Isabel Sigmac specialises in technology project delivery. She recently founded Help Street Cats and Dogs, a registered charity in England, rescuing and transforming the lives of street animals. She contested Birmingham Ladywood in the 2015 general election.
More than ever before, animal welfare is an increasing concern for the general public. There is certainly a renewed focus since Michael Gove has become the Environment Secretary. Recently, the Conservatives have made a string of announcements that has helped create awareness, and put animal welfare and the environment firmly back on government’s agenda. The genuine determination within the Conservative Party to improve animal welfare is certainly welcome.
Having founded a charity called Help Street Cats and Dogs, I dedicate a significant amount of my time these days to creating awareness on animal welfare related issues. Help Street Cats and Dogs is about rescuing and transforming the lives of street cats and dogs around the world by feeding, treating and re-homing.
Of course, I have my own rescues including a cat, two goats (a brother and sister of Saanen/Boer mix for the goat enthusiasts) and 27 Shetland sheep, soon to be over 50 after the lambing season. Just to clarify, the goats and sheep are not for the food chain. As a vegan, I cannot bear the thought of animals being killed for food, and won’t be breeding them either. How the sheep came to my ownership is a long story, but I’ve saved them from the slaughterhouse. I was lucky enough to be able to do this with the permission of a local landowner, allowing me to keep my four-legged family there.
Around 70 billion animals are farmed for meat, milk and eggs worldwide each year (2.3 billion in the EU), with about 25,000 animals are being slaughtered every single minute. They can be kept in horrific conditions with little or no regard for their welfare. As a result of increasing support for mandatory CCTV within all slaughterhouses, the legislation that made this possible and safeguard animal welfare was laid by Michael Gove during February this year. It will come into effect from May, when it will pass through Parliament, and businesses will then have six months to comply. This was a manifesto commitment and is a really positive step, reassuring consumers that welfare standards are being enforced by providing access to this footage.
Having said that, we need to also be mindful that there are other slaughter practices of different religions and cultures still tolerated within this country. The two that are relevant are the halal and kosher methods practiced by Muslims and Jews respectively. The Defra website does contain guidelines on how to legally carry out a religious slaughter, but I believe that bleeding animals to death is barbaric and not right for any reason. Measures should be to taken to end this practice within the UK.

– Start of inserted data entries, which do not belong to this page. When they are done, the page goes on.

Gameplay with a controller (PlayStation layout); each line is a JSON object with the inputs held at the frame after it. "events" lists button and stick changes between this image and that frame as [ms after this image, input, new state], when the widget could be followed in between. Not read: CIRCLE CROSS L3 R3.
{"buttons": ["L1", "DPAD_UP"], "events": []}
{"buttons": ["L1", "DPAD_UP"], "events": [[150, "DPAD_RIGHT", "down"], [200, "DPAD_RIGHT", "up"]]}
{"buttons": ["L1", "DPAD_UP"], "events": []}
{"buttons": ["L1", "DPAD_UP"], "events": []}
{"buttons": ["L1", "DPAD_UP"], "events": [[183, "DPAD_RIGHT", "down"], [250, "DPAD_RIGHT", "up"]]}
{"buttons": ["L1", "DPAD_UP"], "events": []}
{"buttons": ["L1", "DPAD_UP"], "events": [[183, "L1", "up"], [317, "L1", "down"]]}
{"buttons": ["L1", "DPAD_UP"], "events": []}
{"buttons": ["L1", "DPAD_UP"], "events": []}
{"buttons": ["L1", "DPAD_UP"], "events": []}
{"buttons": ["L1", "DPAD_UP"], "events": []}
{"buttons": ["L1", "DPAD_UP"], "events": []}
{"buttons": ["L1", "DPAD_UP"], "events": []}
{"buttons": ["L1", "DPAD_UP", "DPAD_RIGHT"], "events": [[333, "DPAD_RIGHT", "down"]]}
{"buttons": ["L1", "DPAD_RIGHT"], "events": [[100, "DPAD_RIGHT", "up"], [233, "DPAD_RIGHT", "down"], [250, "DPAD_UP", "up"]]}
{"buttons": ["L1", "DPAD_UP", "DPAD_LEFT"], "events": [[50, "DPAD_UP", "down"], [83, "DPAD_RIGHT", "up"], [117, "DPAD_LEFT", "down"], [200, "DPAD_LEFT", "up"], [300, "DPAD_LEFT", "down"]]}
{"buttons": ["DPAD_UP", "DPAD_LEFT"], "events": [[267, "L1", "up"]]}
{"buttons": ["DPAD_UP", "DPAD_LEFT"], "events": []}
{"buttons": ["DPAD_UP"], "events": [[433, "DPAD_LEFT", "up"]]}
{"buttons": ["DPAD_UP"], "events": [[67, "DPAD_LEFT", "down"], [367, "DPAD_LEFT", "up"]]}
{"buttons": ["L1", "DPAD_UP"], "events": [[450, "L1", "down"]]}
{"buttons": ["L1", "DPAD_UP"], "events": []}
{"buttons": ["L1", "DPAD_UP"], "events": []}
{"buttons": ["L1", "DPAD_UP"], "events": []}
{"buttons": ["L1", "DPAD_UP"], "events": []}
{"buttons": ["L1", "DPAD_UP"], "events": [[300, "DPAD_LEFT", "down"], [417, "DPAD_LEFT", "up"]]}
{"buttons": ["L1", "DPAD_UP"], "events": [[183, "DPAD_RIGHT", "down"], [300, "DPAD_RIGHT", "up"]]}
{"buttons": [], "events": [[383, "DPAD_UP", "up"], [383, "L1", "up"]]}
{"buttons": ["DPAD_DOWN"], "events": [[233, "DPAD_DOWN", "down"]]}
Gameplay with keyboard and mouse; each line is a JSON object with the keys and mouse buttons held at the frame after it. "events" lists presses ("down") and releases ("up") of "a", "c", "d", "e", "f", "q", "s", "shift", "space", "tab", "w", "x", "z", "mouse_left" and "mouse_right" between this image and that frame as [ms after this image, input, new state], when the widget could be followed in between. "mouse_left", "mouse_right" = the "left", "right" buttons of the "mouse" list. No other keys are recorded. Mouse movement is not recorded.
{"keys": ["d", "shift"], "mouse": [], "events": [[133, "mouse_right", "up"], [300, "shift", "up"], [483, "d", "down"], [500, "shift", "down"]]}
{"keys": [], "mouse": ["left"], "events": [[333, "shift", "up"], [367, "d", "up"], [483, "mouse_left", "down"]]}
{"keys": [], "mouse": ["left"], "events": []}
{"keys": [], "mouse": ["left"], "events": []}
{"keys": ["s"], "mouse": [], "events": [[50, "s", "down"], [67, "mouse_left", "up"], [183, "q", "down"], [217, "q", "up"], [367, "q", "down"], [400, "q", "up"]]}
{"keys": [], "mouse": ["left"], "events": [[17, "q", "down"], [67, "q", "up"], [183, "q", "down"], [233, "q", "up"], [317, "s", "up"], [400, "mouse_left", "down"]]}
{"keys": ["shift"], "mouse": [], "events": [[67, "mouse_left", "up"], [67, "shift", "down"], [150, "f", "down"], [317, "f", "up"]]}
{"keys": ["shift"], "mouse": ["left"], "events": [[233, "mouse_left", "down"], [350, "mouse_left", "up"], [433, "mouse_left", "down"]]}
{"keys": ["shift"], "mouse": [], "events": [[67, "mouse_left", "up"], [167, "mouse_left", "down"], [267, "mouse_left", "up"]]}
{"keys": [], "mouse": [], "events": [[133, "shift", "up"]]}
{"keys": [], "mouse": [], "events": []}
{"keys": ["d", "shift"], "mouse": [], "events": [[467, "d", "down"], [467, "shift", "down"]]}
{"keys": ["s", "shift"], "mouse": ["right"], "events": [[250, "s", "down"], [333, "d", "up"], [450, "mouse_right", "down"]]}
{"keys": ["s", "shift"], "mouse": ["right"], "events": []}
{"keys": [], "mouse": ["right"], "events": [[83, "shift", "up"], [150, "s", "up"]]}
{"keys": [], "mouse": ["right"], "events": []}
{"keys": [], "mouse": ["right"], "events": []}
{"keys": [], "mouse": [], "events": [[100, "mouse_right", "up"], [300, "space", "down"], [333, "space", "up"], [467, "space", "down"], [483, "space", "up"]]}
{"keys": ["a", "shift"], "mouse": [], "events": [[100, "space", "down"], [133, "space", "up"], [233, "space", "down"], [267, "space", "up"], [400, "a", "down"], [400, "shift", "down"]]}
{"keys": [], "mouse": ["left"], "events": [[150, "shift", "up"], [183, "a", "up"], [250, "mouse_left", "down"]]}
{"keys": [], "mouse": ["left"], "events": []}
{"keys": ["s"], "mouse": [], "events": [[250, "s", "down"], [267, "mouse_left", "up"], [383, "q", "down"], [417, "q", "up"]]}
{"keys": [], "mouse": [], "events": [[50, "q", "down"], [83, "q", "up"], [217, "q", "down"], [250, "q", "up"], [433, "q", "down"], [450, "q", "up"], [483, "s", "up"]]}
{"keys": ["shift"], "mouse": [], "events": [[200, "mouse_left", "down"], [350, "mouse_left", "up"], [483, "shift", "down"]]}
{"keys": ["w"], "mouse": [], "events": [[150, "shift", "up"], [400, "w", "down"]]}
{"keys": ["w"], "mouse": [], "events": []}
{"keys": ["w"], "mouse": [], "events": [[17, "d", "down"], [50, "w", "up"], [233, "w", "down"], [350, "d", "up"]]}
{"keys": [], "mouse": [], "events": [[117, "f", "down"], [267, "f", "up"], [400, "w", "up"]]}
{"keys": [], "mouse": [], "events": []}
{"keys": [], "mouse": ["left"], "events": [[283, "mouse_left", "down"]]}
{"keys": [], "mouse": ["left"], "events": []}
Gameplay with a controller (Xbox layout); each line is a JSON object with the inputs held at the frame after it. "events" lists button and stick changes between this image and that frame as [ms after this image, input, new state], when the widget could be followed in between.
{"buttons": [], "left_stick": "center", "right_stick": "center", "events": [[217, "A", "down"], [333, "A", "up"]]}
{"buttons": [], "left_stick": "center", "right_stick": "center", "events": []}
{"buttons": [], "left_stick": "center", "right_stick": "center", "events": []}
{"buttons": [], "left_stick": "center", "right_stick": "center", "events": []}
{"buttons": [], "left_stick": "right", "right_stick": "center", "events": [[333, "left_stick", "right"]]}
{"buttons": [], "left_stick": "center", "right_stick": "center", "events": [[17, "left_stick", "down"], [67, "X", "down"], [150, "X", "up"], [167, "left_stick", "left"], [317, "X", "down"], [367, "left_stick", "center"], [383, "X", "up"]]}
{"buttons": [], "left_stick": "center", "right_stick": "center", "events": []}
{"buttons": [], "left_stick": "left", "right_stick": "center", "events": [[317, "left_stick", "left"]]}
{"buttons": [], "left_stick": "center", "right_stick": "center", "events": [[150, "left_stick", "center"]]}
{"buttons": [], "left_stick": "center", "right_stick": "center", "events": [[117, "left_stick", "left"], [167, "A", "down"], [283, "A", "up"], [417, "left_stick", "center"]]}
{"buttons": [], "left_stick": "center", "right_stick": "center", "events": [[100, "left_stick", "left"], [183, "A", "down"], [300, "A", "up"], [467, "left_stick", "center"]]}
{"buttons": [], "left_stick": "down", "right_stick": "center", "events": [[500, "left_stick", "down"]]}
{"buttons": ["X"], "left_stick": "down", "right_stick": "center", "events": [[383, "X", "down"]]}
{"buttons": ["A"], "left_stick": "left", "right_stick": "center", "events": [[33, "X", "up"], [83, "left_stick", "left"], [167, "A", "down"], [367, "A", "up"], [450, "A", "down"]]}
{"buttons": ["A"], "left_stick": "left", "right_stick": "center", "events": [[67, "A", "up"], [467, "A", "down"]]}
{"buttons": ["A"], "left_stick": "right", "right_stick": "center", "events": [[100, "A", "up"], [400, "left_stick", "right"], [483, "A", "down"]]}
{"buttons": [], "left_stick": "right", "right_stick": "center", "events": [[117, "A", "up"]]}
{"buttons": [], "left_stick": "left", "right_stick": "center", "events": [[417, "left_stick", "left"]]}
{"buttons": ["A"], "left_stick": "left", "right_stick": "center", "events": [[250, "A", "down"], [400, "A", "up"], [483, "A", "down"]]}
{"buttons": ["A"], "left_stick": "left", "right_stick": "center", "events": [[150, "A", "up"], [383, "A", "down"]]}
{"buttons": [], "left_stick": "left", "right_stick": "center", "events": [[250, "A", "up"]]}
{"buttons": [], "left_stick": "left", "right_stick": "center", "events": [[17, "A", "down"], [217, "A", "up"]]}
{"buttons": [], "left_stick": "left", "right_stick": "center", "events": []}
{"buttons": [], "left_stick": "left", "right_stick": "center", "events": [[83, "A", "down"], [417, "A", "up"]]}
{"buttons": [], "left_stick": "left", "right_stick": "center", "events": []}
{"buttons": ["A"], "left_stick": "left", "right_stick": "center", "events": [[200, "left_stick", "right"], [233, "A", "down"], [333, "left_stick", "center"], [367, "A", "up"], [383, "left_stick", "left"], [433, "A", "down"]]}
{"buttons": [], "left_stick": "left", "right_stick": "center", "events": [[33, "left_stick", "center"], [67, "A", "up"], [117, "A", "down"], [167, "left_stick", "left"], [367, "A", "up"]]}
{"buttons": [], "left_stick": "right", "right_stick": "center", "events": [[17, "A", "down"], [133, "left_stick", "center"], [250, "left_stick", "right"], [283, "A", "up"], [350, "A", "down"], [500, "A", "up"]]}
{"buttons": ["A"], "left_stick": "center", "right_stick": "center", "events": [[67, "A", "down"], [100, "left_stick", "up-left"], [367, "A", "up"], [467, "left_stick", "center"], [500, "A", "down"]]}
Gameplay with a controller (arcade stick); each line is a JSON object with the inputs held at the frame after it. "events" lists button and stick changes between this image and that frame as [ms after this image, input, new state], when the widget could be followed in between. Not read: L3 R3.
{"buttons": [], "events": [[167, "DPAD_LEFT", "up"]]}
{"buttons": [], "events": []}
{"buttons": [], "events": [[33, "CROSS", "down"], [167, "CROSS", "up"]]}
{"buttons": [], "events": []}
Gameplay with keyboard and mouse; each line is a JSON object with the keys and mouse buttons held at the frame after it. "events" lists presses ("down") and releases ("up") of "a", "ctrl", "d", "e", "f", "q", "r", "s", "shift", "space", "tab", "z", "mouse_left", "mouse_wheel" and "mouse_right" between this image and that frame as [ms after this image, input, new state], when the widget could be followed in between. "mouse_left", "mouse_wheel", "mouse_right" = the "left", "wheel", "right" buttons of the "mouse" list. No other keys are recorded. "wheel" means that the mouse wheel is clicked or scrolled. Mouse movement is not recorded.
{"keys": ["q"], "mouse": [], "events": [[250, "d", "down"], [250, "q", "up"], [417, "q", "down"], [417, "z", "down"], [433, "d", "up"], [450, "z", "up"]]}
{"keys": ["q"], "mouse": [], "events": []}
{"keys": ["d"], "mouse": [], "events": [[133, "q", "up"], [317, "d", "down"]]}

The EU regulation on the welfare of animals in transport states that animals must be transported in a way that won’t cause them injury or unnecessary suffering. Whilst many farmers and business do their best to comply with the regulations, the long-distance transportation can cause immense suffering. This is especially true for the animals exported from Europe to countries outside the EU. They are often kept in overcrowded conditions, cannot lay down, have insufficient headroom and can be trampled to death. With transportation lasting days, perhaps in extreme weather conditions, the animals can be left dehydrated and exhausted, with little or no sufficient water or rest along the journey.
There are a number of campaigns on this front against the live animal exports for slaughter on welfare grounds. Last year’s Conservative Manifesto said that the UK could take early steps to control the export of live animals when it leaves the EU. There is a Private Members Bill in the current session aimed at a live export ban (with an exemption for the Northern Ireland border) as soon as the UK leaves. I strongly oppose the export of live animals, because it is inhumane and causes unimaginable suffering and sometimes a painful death.
The Environment Secretary has indicated he is looking very seriously at banning the trade, and I very much hope that is the case. We shouldn’t wait until a ban is in place to take action. In the meantime, the journey and rest times, and animal stock densities along with fitness for transportation, must be addressed at the earliest opportunity.
There are so many other animal welfare related issues that need to be addressed. I have only touched on couple of areas – the practice of slaughter and live animal export. Other examples include the fur trade, animal cruelty and fighting, puppy mills, factory farming, animal testing and the increasing threats to our wildlife.
Animals are sentient beings who do feel pain, pleasure and suffering. I very much hope to see the Conservatives continue in their efforts to make animal welfare a priority.